A MAN who emigrated to Australia while wanted for his part in a Redditch burglary 14 years ago was arrested when he returned for his uncle’s surprise birthday party.
Lloyde Walmsley was sentenced at Warwick Crown Court for the burglary and a theft he also admitted.
The court heard even a suspended prison sentence could affect Walmsley being allowed back into Australia where he had a wife and child and had built up his own business.
So Walmsley, 39, who lived in Greenleigh Road, Birmingham, at the time, was given a 12-month community order with 200 hours of unpaid work which must be completed before he returns to his family.
Prosecutor Ian Windridge said the offences happened in Plymouth Road, Redditch, in February 2004 when a couple were disturbed at 2.45am.
They saw a torchlight in the conservatory from their window so banged on the roof.
The two intruders fled with the keys to the couple’s £26,000 Audi A3 and they saw it being driven away behind a BMW the burglars had arrived in.

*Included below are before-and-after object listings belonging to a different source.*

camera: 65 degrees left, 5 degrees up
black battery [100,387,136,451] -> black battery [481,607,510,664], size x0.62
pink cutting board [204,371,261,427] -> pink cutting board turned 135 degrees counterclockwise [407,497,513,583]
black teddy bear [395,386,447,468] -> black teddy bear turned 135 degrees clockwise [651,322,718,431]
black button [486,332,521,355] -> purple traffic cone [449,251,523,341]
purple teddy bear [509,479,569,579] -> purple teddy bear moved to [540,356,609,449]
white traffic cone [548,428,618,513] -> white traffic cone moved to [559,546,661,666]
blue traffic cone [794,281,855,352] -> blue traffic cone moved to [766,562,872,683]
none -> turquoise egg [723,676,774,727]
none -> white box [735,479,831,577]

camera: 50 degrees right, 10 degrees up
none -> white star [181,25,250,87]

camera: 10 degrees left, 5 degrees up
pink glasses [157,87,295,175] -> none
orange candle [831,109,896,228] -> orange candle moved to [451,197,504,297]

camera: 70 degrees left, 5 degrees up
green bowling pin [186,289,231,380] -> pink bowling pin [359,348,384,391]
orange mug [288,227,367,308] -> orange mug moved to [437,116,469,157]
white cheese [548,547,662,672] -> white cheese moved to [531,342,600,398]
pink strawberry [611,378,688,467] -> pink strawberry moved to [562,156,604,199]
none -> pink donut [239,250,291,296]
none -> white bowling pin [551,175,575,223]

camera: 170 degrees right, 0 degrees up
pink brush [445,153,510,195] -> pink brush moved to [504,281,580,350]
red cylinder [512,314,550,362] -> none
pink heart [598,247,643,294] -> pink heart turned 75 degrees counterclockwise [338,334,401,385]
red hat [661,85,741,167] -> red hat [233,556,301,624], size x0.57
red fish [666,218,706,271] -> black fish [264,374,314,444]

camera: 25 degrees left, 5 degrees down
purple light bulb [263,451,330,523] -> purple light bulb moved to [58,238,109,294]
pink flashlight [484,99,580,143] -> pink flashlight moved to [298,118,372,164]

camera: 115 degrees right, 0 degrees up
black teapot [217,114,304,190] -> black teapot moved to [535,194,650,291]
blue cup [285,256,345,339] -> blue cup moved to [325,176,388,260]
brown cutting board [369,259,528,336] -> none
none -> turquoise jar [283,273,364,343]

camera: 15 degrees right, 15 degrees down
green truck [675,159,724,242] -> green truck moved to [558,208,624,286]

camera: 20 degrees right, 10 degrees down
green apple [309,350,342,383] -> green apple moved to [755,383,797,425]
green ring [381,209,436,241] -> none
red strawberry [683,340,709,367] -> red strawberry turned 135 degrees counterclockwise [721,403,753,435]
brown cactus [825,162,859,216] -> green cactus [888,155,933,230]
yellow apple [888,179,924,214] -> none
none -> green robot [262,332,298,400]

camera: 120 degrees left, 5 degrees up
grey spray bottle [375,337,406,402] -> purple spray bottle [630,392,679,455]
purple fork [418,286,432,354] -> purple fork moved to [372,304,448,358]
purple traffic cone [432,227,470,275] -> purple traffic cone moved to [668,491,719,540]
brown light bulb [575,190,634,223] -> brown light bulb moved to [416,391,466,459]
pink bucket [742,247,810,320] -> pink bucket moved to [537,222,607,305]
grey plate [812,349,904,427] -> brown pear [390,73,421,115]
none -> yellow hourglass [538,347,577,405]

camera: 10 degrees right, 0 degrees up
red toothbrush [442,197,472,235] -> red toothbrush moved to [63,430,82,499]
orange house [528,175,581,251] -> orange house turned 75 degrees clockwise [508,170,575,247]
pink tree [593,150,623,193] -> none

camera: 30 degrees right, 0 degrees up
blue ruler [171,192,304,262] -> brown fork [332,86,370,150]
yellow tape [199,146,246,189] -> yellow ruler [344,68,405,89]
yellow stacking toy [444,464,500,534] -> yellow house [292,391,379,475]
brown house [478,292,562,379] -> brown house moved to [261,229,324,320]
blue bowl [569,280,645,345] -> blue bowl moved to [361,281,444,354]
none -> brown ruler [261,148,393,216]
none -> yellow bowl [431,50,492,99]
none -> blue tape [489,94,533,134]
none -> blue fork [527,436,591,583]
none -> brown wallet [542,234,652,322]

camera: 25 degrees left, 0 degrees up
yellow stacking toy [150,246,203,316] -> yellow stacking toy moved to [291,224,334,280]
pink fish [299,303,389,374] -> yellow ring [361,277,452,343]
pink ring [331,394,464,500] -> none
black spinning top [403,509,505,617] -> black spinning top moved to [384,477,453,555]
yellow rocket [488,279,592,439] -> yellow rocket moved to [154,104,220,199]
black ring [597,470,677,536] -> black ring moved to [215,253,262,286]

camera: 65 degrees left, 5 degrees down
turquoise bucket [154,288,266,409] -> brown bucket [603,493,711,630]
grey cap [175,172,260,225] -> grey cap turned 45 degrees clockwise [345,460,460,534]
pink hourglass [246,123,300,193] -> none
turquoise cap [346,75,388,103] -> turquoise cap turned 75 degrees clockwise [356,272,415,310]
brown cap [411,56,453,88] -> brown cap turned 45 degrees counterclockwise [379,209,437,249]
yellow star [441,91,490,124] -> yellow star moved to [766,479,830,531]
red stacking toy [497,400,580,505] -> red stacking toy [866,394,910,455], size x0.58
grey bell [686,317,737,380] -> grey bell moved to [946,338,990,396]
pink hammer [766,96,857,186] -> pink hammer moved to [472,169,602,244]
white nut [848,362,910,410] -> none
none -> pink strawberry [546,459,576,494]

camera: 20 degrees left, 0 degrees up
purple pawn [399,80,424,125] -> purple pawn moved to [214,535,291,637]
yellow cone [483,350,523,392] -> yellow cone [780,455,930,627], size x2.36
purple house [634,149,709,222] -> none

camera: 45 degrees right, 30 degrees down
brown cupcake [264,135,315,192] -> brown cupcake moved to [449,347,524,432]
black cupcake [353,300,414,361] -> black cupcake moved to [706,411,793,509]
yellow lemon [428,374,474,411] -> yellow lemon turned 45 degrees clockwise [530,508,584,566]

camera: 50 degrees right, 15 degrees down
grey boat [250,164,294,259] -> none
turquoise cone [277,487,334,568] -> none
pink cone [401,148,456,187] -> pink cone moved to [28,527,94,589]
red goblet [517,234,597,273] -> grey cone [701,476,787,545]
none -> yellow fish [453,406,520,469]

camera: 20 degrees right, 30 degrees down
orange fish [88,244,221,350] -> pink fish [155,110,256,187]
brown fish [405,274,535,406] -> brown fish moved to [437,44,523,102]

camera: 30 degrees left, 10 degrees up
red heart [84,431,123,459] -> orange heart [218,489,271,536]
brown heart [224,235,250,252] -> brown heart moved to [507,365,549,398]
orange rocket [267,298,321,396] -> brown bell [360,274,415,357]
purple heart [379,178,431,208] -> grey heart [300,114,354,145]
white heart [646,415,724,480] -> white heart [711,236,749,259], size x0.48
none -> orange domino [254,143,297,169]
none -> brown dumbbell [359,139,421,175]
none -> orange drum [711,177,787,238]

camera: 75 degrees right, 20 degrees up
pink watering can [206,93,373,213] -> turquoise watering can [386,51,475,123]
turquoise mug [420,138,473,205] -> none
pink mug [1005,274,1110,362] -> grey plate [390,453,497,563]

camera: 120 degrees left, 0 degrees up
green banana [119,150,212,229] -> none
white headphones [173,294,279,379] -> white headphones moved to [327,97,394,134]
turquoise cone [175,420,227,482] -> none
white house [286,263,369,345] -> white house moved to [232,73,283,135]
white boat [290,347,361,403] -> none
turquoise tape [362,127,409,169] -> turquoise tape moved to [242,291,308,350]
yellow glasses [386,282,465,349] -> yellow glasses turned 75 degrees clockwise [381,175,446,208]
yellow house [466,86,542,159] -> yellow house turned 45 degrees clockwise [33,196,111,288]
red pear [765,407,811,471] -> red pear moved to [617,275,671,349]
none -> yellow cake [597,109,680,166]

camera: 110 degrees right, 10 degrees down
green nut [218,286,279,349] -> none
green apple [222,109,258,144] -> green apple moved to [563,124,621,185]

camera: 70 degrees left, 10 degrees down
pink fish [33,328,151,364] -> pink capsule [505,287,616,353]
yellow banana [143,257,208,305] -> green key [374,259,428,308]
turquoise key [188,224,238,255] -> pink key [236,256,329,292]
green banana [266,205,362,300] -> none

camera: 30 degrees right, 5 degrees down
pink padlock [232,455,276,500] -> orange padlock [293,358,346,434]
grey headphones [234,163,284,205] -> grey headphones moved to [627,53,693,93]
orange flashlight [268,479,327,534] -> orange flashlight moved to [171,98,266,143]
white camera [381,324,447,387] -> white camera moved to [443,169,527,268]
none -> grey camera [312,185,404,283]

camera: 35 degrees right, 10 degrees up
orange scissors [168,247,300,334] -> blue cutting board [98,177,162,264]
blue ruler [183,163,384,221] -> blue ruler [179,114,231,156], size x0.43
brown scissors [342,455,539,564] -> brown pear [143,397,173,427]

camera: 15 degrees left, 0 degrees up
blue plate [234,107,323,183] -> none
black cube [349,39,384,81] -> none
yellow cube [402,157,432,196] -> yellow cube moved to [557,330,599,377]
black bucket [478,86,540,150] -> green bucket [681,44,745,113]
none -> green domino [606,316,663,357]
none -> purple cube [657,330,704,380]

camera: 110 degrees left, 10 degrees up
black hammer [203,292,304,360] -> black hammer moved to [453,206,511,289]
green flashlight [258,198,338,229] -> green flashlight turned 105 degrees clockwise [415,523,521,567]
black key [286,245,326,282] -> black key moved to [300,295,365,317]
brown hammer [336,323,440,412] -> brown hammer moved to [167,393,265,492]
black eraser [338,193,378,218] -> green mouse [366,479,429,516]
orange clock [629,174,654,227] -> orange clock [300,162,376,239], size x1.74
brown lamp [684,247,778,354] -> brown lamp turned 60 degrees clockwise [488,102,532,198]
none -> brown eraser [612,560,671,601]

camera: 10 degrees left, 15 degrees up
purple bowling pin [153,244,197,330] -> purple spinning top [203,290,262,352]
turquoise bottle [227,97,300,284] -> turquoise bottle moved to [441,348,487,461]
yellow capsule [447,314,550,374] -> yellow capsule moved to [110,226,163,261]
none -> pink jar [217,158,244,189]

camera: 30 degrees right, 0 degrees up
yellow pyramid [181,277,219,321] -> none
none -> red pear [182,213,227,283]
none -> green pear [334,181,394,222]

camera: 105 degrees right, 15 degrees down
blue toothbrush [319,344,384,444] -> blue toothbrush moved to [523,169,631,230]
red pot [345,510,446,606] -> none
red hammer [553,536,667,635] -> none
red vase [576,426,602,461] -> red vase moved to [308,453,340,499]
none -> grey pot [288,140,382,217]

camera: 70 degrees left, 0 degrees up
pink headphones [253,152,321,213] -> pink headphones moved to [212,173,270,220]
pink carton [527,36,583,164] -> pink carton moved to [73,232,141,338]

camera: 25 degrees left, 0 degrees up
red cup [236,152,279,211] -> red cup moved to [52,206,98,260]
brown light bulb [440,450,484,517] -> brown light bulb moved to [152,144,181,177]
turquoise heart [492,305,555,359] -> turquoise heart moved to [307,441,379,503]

Five minutes the BMW crashed at the Redditch Sainsbury’s island and Walmsley and a man named Nicholls fled on foot but were caught by police.
Mr Windridge said in May 2004 Walmsley pleaded guilty to burglary and the car theft but Nicholls denied the charges, so the case was adjourned for his trial.
Nicholls, who had a bad burglary record, later changed his plea to guilty and was jailed for four years in December 2004.
Walmsley failed to attend the hearing, leading to a warrant for his arrest.
Mr Windridge pointed out in 2006 Walmsley was dealt at Solihull magistrates court for a public order offence when the warrant did not come to light.
Anthony Bell, defending, said Walmsley’s pre-sentence report was favourable and recommended a rehabilitation order but, having been to jail before, albeit five or six years earlier, he was frightened about going back inside, was not thinking very clearly and alcohol played a significant part in his life at that time.
“He went home and stayed at home with his mother and carried on working. The knock on the door never came.”
Mr Bell said Walmsley had not fled to Australia to escape but was a bricklayer, during the 2008 recession, applied for a visa there.
He had stayed there, getting married and, now with a four-year-old child, had built up his business which employs three people.
He was arrested at the airport earlier this month after returning for the party.
Mr Bell said Walmsley had achieved what the 2014 pre-sentence report’s aims – putting his old associates behind him and building a new life.
He requested the ‘unusual course’ of a community sentence so Walmsley could return to Australia.
Judge Sylvia de Bertodano told Walmsley had he attended court in 2004 and put the case behind him his life would have been a lot easier.
She said no-one suggested he ‘fled’ to Australia as he was in England for four years before he went there ten years ago to start his new life.
“You are a completely different man from the 25-year-old who committed this serious burglary back in 2004, at a time when you went off the rails.
“You also have to be dealt with for your failure to attend, but I do believe this to be an exceptional case.”
Walmsley will work 35 hours-per-week until the order is complete.